WHAT THE EXERCISE ASKS ->
The entries that follow include a run beginning at the line with "middle mcp: (257, 187)" and ending at the line with "pinky tip: (259, 177)"; restate that run word for word and leave the rest out.

DATASET ENTRIES ->
· · · · · · ·
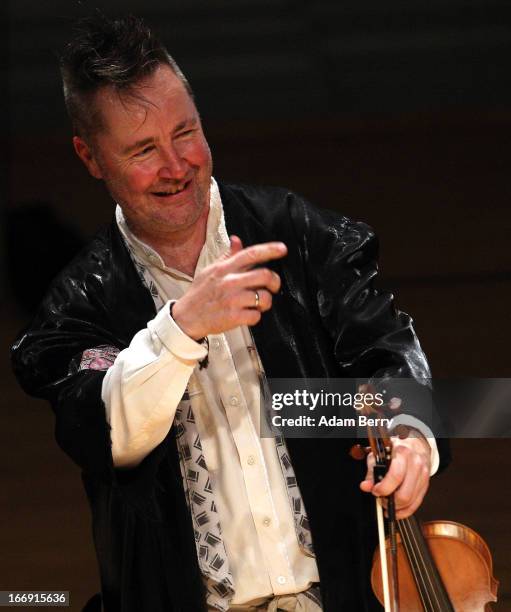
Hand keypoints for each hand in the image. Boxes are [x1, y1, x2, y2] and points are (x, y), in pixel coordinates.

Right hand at [172, 236, 286, 339]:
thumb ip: (227, 256)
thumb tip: (237, 240)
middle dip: (275, 281)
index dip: (269, 250)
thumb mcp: (210, 270)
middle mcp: (229, 282)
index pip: (251, 254)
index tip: (282, 249)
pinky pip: (256, 316)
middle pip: (264, 275)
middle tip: (273, 287)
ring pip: (264, 297)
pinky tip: (247, 314)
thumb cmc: (200, 294)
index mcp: (224, 269)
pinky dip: (255, 316)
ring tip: (258, 304)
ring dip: (266, 302)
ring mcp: (232, 300)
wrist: (187, 317)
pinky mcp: (234, 317)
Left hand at [360, 434, 430, 518]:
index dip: (384, 488)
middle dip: (390, 501)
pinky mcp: (426, 483)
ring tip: (387, 503)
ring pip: (411, 500)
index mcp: (402, 453)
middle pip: (404, 493)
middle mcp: (415, 464)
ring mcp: (423, 474)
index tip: (376, 491)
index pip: (395, 476)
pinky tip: (398, 510)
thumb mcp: (379, 454)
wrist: (415, 443)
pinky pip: (417, 502)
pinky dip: (406, 510)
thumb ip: (371, 471)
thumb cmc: (395, 448)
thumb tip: (366, 486)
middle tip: (381, 499)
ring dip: (397, 507)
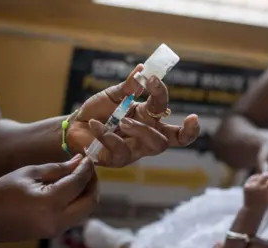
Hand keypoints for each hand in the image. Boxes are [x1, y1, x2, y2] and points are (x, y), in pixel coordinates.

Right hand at [0, 154, 97, 243]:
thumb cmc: (0, 193)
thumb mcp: (29, 173)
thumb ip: (58, 168)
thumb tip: (80, 161)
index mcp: (49, 203)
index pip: (79, 183)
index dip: (87, 168)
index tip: (89, 157)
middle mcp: (57, 220)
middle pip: (91, 201)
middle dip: (93, 182)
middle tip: (87, 168)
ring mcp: (57, 230)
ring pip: (86, 210)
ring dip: (88, 193)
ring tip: (80, 176)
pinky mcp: (55, 233)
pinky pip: (76, 216)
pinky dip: (79, 201)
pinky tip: (72, 188)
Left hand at [67, 64, 199, 166]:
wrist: (74, 125)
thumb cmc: (98, 110)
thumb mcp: (114, 94)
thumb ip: (129, 86)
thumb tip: (143, 68)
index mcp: (149, 118)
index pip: (175, 125)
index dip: (190, 126)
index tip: (193, 116)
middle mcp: (146, 135)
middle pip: (172, 139)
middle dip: (180, 131)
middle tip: (159, 113)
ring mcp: (134, 150)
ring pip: (154, 145)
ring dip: (141, 130)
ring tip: (122, 121)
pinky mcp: (117, 159)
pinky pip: (120, 150)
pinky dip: (108, 135)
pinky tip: (95, 125)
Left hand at [243, 172, 267, 208]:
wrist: (252, 209)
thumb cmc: (265, 204)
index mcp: (265, 191)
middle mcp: (257, 187)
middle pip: (264, 176)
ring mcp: (250, 186)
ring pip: (258, 176)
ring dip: (262, 176)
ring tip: (265, 176)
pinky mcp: (246, 186)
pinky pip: (252, 179)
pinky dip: (256, 177)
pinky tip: (259, 177)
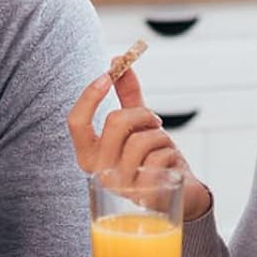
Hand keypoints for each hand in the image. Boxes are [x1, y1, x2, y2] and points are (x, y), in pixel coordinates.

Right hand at [67, 62, 211, 221]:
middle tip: (154, 122)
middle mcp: (99, 173)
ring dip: (161, 137)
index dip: (90, 95)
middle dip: (142, 114)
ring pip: (141, 140)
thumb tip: (117, 60)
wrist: (180, 196)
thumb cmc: (154, 160)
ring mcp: (121, 187)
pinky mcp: (144, 196)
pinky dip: (171, 154)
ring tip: (163, 148)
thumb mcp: (138, 126)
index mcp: (89, 156)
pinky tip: (170, 167)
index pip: (76, 122)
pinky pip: (160, 157)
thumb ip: (127, 96)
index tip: (109, 73)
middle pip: (115, 122)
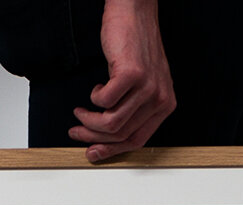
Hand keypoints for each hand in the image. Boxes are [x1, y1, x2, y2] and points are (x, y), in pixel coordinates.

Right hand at [68, 0, 175, 162]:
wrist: (135, 11)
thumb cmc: (136, 45)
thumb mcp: (143, 84)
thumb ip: (134, 109)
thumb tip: (108, 136)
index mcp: (165, 106)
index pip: (137, 141)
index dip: (111, 151)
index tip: (93, 153)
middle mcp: (160, 99)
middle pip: (122, 134)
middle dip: (94, 138)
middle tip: (77, 132)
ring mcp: (147, 87)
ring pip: (112, 122)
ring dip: (90, 120)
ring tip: (80, 113)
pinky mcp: (132, 74)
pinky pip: (105, 101)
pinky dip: (94, 98)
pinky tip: (95, 90)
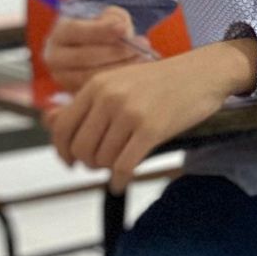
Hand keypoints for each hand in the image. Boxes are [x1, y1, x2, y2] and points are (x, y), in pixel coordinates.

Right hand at [43, 4, 153, 91]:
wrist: (95, 49)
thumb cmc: (104, 31)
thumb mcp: (107, 17)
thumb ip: (114, 18)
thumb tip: (123, 30)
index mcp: (59, 34)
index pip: (75, 30)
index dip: (100, 30)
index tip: (124, 28)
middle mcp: (56, 58)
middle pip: (84, 57)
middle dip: (115, 51)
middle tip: (141, 45)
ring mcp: (64, 79)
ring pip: (91, 77)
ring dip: (120, 68)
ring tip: (143, 58)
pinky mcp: (77, 95)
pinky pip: (98, 92)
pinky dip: (119, 82)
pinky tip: (137, 73)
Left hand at [49, 42, 254, 189]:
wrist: (205, 72)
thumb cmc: (163, 79)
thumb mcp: (121, 80)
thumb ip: (90, 101)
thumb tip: (51, 123)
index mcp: (97, 84)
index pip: (62, 127)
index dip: (62, 151)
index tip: (70, 161)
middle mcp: (109, 97)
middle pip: (80, 148)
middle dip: (88, 163)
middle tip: (101, 164)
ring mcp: (130, 113)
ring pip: (102, 159)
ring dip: (108, 170)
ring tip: (119, 165)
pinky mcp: (151, 129)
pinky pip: (124, 166)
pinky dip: (120, 181)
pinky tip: (122, 183)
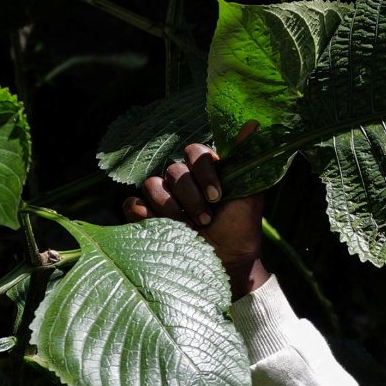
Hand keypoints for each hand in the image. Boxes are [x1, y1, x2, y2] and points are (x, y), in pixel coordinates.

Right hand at [128, 143, 266, 298]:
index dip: (203, 172)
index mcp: (203, 169)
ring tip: (188, 228)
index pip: (194, 152)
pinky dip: (141, 213)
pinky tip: (158, 225)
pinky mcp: (145, 217)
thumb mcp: (250, 194)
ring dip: (171, 208)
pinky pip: (131, 204)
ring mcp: (161, 197)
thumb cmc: (239, 228)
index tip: (217, 196)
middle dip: (191, 197)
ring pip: (152, 185)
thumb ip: (245, 160)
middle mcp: (180, 179)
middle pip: (173, 171)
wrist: (227, 263)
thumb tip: (253, 123)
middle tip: (206, 218)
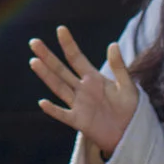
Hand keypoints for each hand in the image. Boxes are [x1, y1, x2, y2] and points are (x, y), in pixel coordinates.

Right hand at [30, 26, 140, 158]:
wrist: (130, 134)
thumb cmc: (130, 109)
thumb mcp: (127, 86)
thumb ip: (119, 67)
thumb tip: (113, 44)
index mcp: (93, 78)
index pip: (76, 58)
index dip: (69, 44)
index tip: (60, 29)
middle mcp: (82, 89)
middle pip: (61, 70)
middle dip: (48, 56)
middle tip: (34, 42)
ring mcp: (79, 104)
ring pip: (59, 87)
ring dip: (46, 75)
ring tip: (34, 61)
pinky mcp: (79, 121)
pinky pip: (63, 115)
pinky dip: (53, 110)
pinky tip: (43, 102)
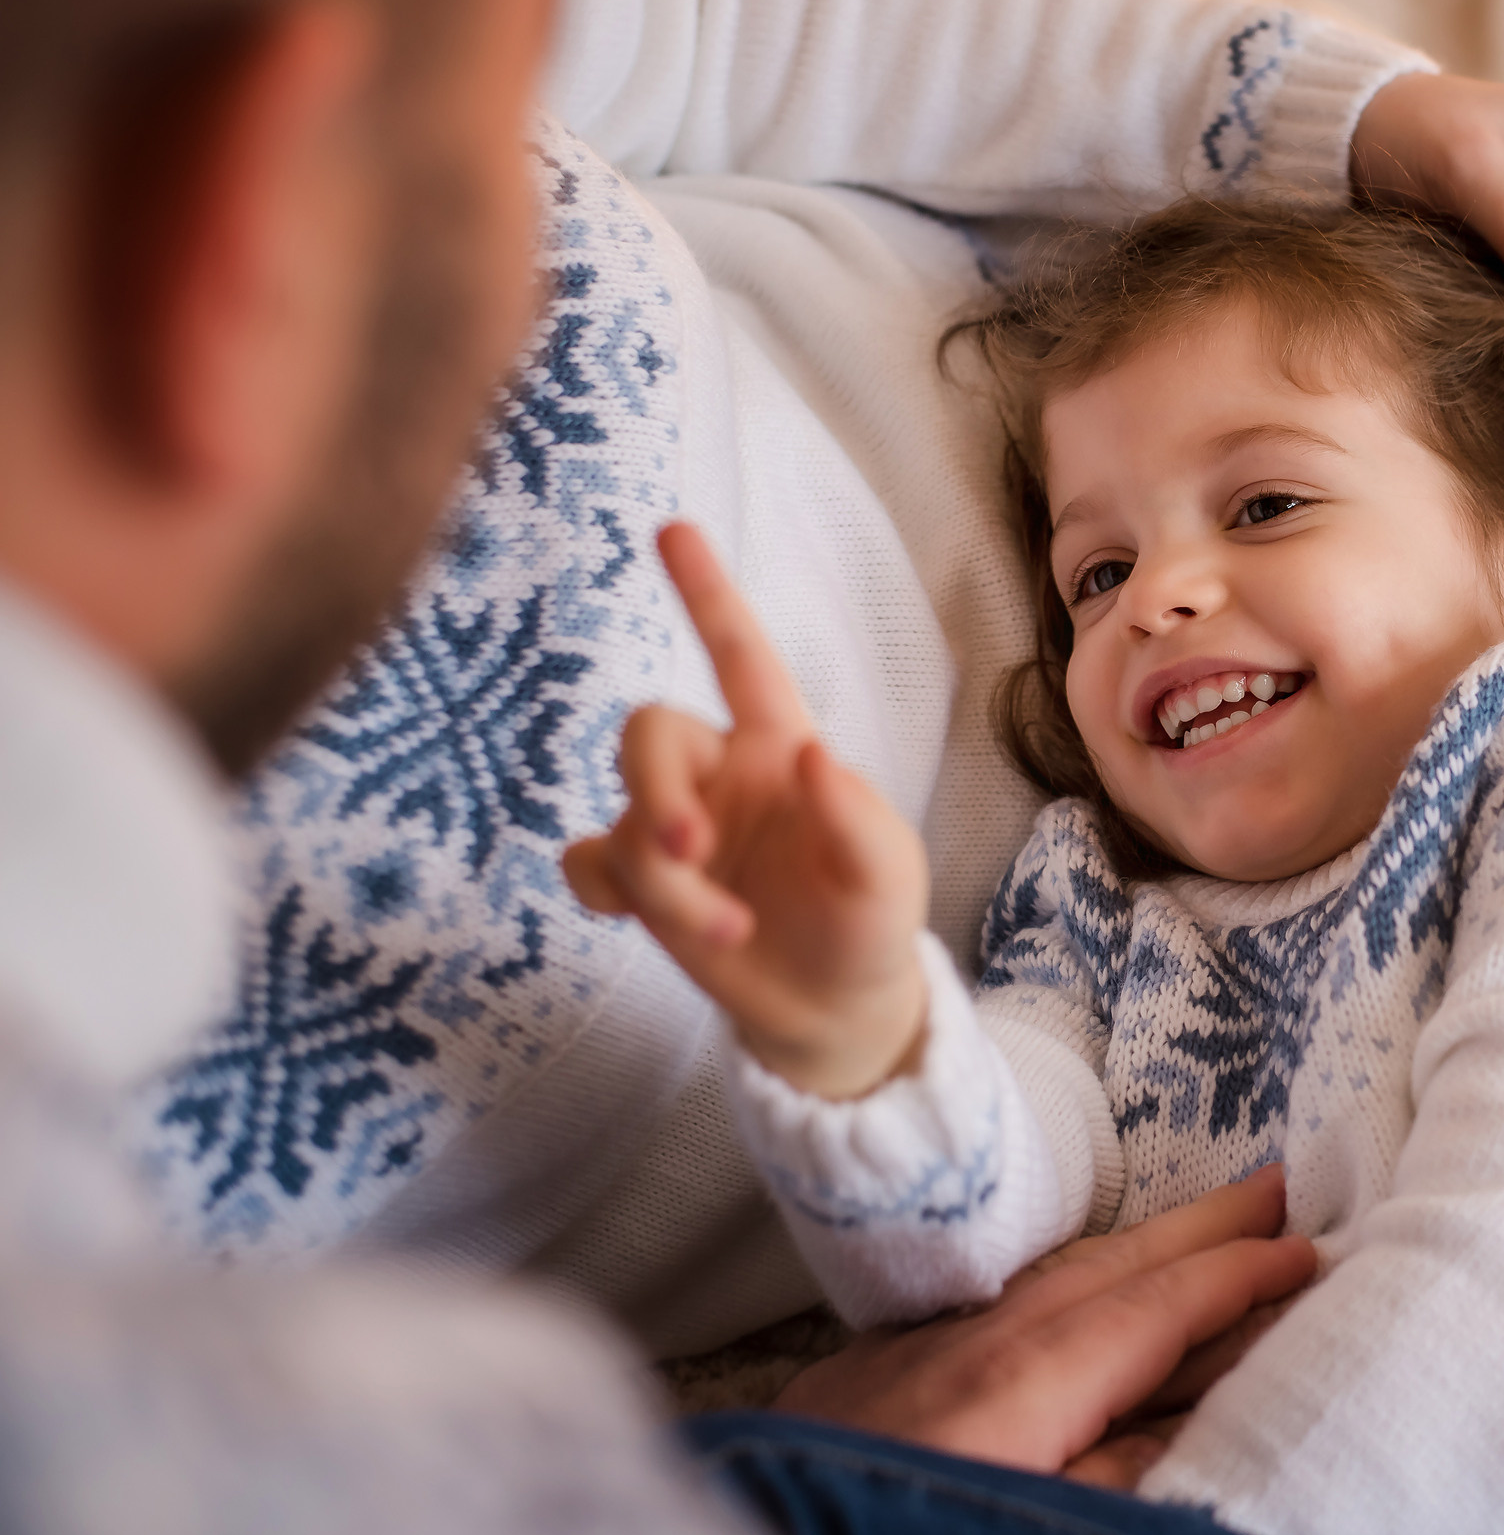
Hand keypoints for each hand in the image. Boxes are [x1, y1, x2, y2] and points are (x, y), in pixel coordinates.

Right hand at [562, 523, 929, 1099]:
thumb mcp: (887, 876)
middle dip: (657, 790)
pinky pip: (586, 861)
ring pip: (626, 821)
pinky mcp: (641, 884)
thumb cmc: (869, 920)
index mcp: (780, 745)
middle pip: (648, 731)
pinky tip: (636, 917)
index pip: (740, 655)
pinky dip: (606, 888)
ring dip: (665, 884)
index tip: (673, 528)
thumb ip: (857, 818)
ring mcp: (674, 826)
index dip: (708, 592)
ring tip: (729, 931)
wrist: (833, 1007)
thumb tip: (811, 756)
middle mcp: (719, 772)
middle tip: (689, 852)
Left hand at [774, 1166, 1315, 1485]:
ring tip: (1197, 1229)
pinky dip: (1052, 1285)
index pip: (1156, 1310)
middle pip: (1106, 1268)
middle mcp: (962, 1349)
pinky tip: (1067, 1291)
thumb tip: (1196, 1416)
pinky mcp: (853, 1383)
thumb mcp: (1035, 1531)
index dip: (1239, 1279)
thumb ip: (1119, 1472)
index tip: (1307, 1252)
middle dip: (1198, 1229)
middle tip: (1276, 1189)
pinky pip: (981, 1307)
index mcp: (1019, 1389)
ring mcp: (901, 1358)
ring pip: (1041, 1281)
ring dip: (1131, 1249)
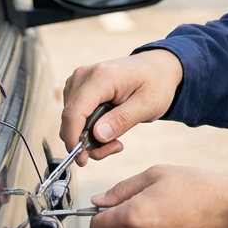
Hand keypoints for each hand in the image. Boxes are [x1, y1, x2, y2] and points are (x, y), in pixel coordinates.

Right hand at [60, 48, 182, 163]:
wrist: (158, 67)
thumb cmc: (156, 82)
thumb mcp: (148, 105)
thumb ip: (122, 120)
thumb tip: (97, 136)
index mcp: (101, 77)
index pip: (74, 112)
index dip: (73, 139)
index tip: (82, 159)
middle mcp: (83, 76)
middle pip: (70, 118)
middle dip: (87, 142)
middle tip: (115, 147)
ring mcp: (79, 80)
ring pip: (70, 120)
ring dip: (89, 137)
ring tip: (116, 140)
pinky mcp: (78, 88)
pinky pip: (75, 115)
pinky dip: (88, 129)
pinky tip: (108, 130)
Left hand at [89, 165, 227, 227]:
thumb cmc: (198, 188)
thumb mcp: (158, 174)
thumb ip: (122, 189)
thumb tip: (98, 201)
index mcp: (133, 216)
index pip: (96, 226)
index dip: (101, 215)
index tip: (114, 208)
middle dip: (124, 222)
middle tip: (151, 205)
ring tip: (169, 215)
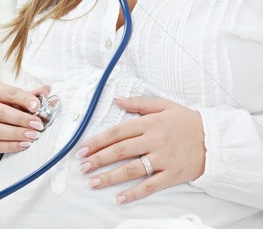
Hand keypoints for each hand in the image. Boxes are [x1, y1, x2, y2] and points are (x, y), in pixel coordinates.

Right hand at [0, 81, 50, 156]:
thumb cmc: (8, 105)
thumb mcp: (20, 97)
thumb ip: (33, 95)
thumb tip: (47, 90)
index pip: (9, 93)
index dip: (24, 99)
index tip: (37, 106)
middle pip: (0, 112)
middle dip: (21, 119)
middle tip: (38, 124)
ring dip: (16, 133)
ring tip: (33, 135)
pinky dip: (11, 146)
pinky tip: (24, 144)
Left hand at [77, 96, 205, 203]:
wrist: (215, 139)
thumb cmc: (188, 121)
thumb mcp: (164, 104)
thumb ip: (139, 102)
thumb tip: (117, 99)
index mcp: (150, 122)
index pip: (117, 132)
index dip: (98, 140)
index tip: (84, 148)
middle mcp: (154, 140)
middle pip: (120, 150)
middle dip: (98, 159)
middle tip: (83, 166)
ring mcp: (163, 158)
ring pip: (131, 169)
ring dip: (110, 176)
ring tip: (93, 182)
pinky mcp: (172, 175)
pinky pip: (150, 185)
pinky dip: (134, 193)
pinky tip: (119, 197)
· · · · · · ·
ANSWER TO THE PROBLEM ->
middle mcp: (257, 187)
middle pip: (264, 176)
ring mcp: (250, 186)
ring pip: (258, 176)
ring dip: (262, 176)
ring tip: (265, 176)
pinky mcp: (246, 186)
pinky pip: (252, 179)
pinky dip: (256, 177)
pinky tip: (259, 177)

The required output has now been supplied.